Cronos (CRON) shareholders enjoyed a quick, one-day, near-11% surge in share price Wednesday, and they didn’t have earnings to thank for it this time. In fact, Cronos’s May 9 earnings announcement actually only led to a 9% gain in the stock.

Instead, they had Bank of America (BofA).

On Wednesday, BofA’s Christopher Carey published what he called a “double-upgrade” of Cronos shares, flipping all the way from “underperform” to “buy” in an instant, with a new target price of $20, which implies nearly 30% upside from current levels. (To watch Carey’s track record, click here)

The analyst explained its move by referencing “a group lunch hosted by CAGNY (Consumer Analyst Group of New York) on June 4th in NYC in which CEO Mike Gorenstein noted that Cronos will be ‘aggressive’ and ‘we are not talking that long of a way out’ regarding a US CBD launch.”

This promise from Cronos management, combined with a belief that Cronos’s alliance with tobacco giant Altria will give Cronos an advantage as the U.S. market opens up to marijuana, provide the primary foundations for Carey’s decision to entirely reverse his opinion of Cronos stock.

Cronos sells both dried marijuana flower and also cannabis oil, the latter of which is growing by leaps and bounds — enough so that CBD “oil” sales that accounted for 9% of Cronos’s sales a year ago had grown into 23% of the business by Q1 2019. And yes, Carey believes that CBD is “big” for Cronos. The analyst estimates that CBD oil sales of $2 billion annually, currently, will grow to $11.5 billion by 2032.

Specifically, the analyst cites Americans’ “high propensity [to spend a lot of money on] wellness products,” which CBD is marketing itself as being one of. If only 1% of Americans eventually spend at least $50 a month on CBD products for “wellness,” Carey believes U.S. CBD sales could eventually tip the scales at the aforementioned $11.5 billion figure.

So far, so good. But in the analyst’s view, it’s Cronos’s alliance with Altria — which owns about 45% of Cronos stock — that will be the real game-changer for the cannabis company.

Here’s why:

Altria boasts a “presence” in 230,000 U.S. stores, says Carey, primarily convenience stores (which the analyst shorthands as “C-stores”). As marijuana is gradually legalized in the U.S., the analyst expects Cronos products to appear in most or all of these locations, piggybacking upon Altria’s distribution network. This would, after all, be to Altria’s benefit given its sizeable stake in Cronos’s success.

In the analyst’s view, Cronos is most likely to try to leverage Altria’s distribution channels to develop cannabis-infused beverages, both hot and cold, and also “vapes” — CBD oil that can be heated for inhalation in a vaporizer — and perhaps even to develop the vaporizer devices themselves.
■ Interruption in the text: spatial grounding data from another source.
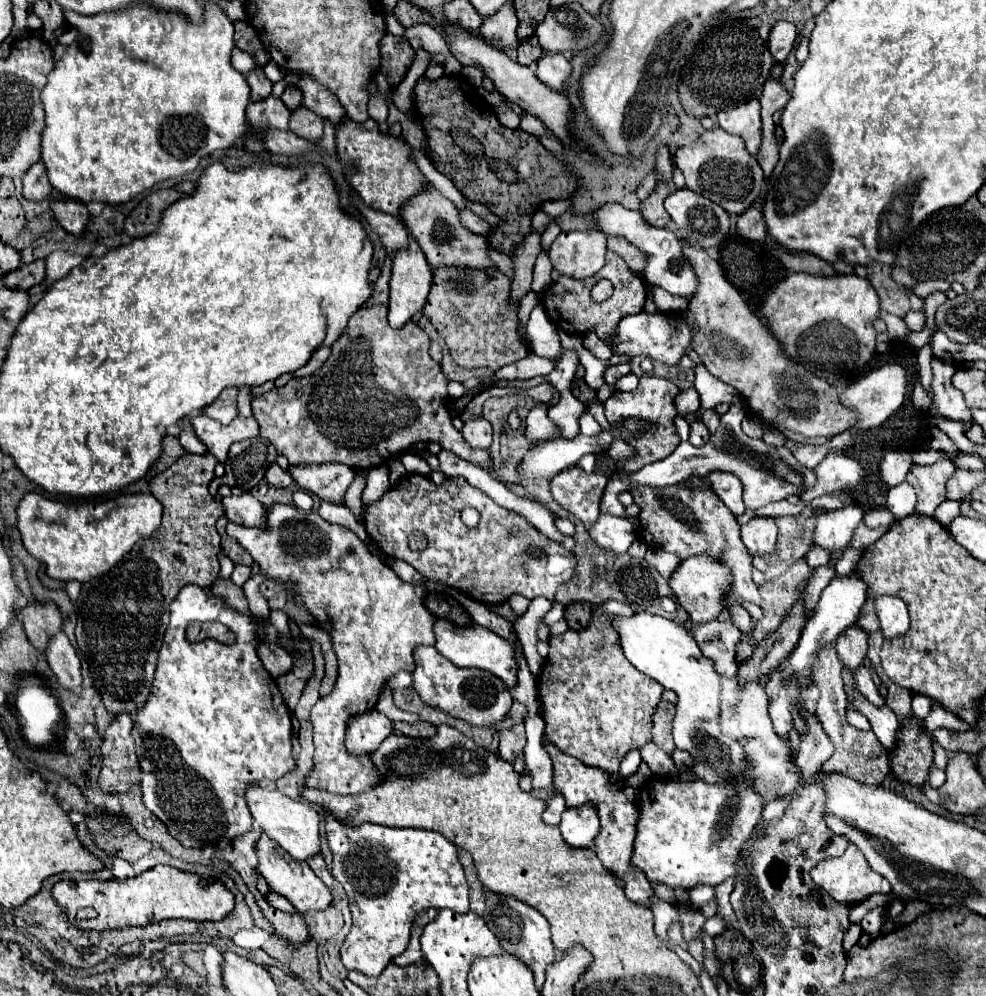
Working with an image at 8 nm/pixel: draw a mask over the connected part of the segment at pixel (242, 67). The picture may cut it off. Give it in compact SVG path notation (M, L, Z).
M234 48L234 52L232 52L232 66L234 66L238 72L244 74L244 72L250 72L250 68L254 68L256 64L254 64L254 60L252 60L250 54Z

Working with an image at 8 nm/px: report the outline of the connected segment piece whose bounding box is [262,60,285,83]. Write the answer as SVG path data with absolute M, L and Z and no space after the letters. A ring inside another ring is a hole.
M273 60L264 66L262 70L267 78L269 78L273 83L280 81L285 75L284 70L282 70Z

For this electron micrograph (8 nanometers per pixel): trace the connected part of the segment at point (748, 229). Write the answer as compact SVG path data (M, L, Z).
M752 206L738 218L738 234L750 242L764 242L766 240L766 224L762 212Z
Indeed, in that regard, Cronos announced in its last earnings release the establishment of a “Cronos Device Labs” R&D center at which it plans “to develop next-generation vaporizer products that are designed specifically for cannabinoid applications.”

If all goes according to plan, Carey estimates that Cronos, which sold less than $12 million worth of product last year, could be doing as much as $246 million in annual sales (C$330 million) by 2021. Cronos would still only be barely profitable at that level, granted. But then again, weak-to-nil profits have never scared investors away from buying marijuana stocks before. Why should they start now?